Sarah McLeod
BSc (Honours)
B.Sc. (Honours) Thesis
SHORTENING OF SOUTHERN TIBET
(PDF - 2.4 Mb)
The Himalayan orogeny began approximately 50 million years ago with the collision of the Indian and Eurasian plates, which caused deformation and uplift of the Himalayas and Tibetan Plateau. As this deformation propagated it deformed lithotectonic units independently allowing us to study the deformation of a specific time. The Tethyan Himalaya lithotectonic unit is a fold-and-thrust belt in southern Tibet between the crest of the Himalaya and the India-Eurasia suture (the Indus-Tsangpo suture Zone) that developed during the Eocene and Oligocene. We know from seafloor data that the rate of Indian plate movement has always been faster in the east than in the west, and that during the Eocene and Oligocene was faster than during Miocene, however, current shortening estimates across the Tethyan Himalaya do not reflect this.
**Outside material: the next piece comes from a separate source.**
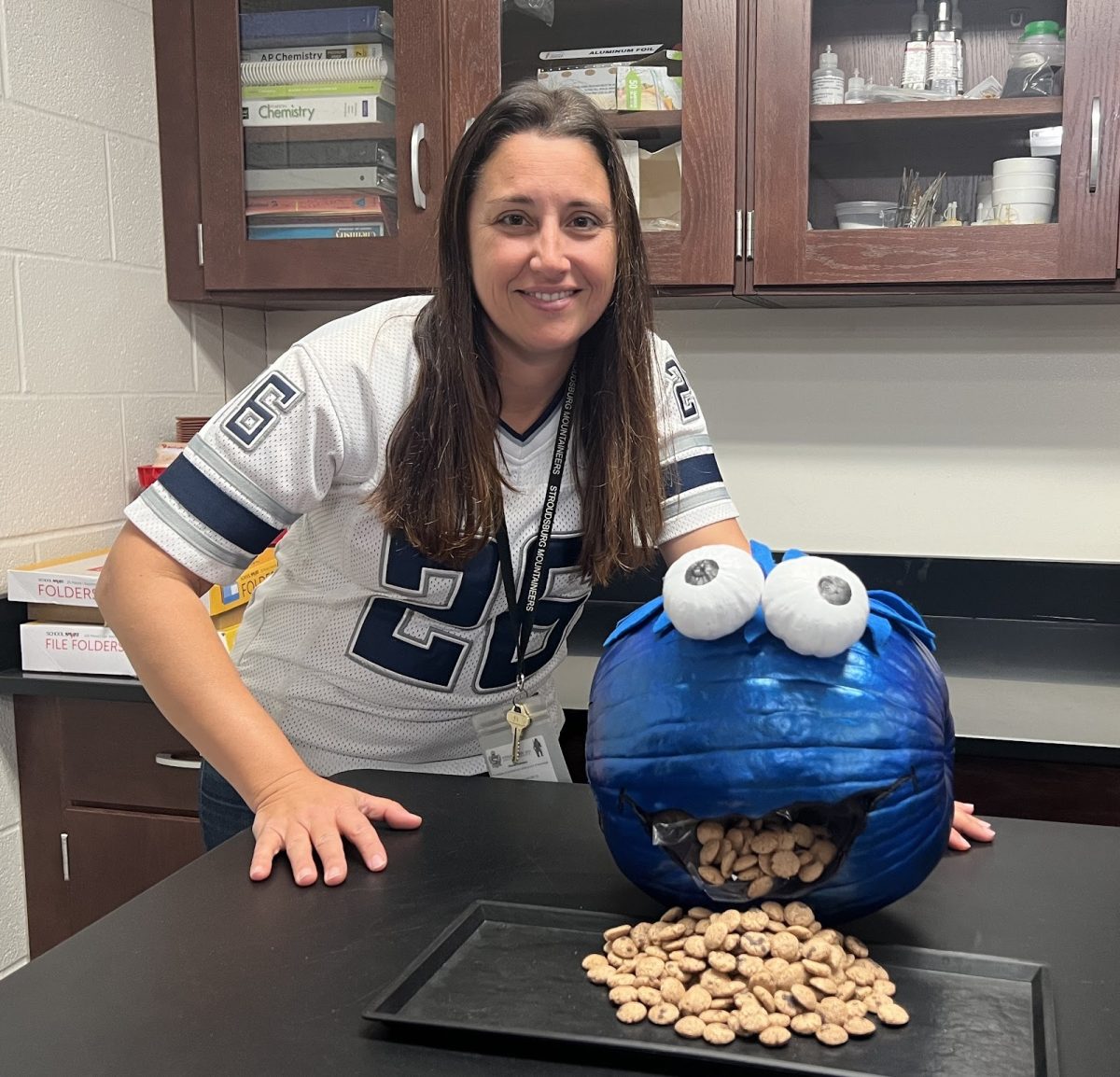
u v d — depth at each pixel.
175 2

There are two principal objectives of this project. The first is to calculate the amount of shortening of the Tethyan Himalaya. Secondly, we aim to determine the geometry of the basal detachment of the Tethyan Himalaya. The current hypothesis is that the basal detachment of this fold-and-thrust belt was a south verging thrust during Eocene and Oligocene, which was reactivated during Miocene as a low angle normal fault shear zone. This structure out crops in the northern Himalaya as the South Tibetan Detachment. The objective of this project is the creation of two cross section template construction using MOVE software to create internally consistent cross sections in order to compare shortening estimates through the Himalayas. The cross sections will be constructed based on published geological maps and field observations. The long-term aim of the project is to determine if there were spatial and temporal changes in the shortening rate of the southern Tibet and the Himalaya.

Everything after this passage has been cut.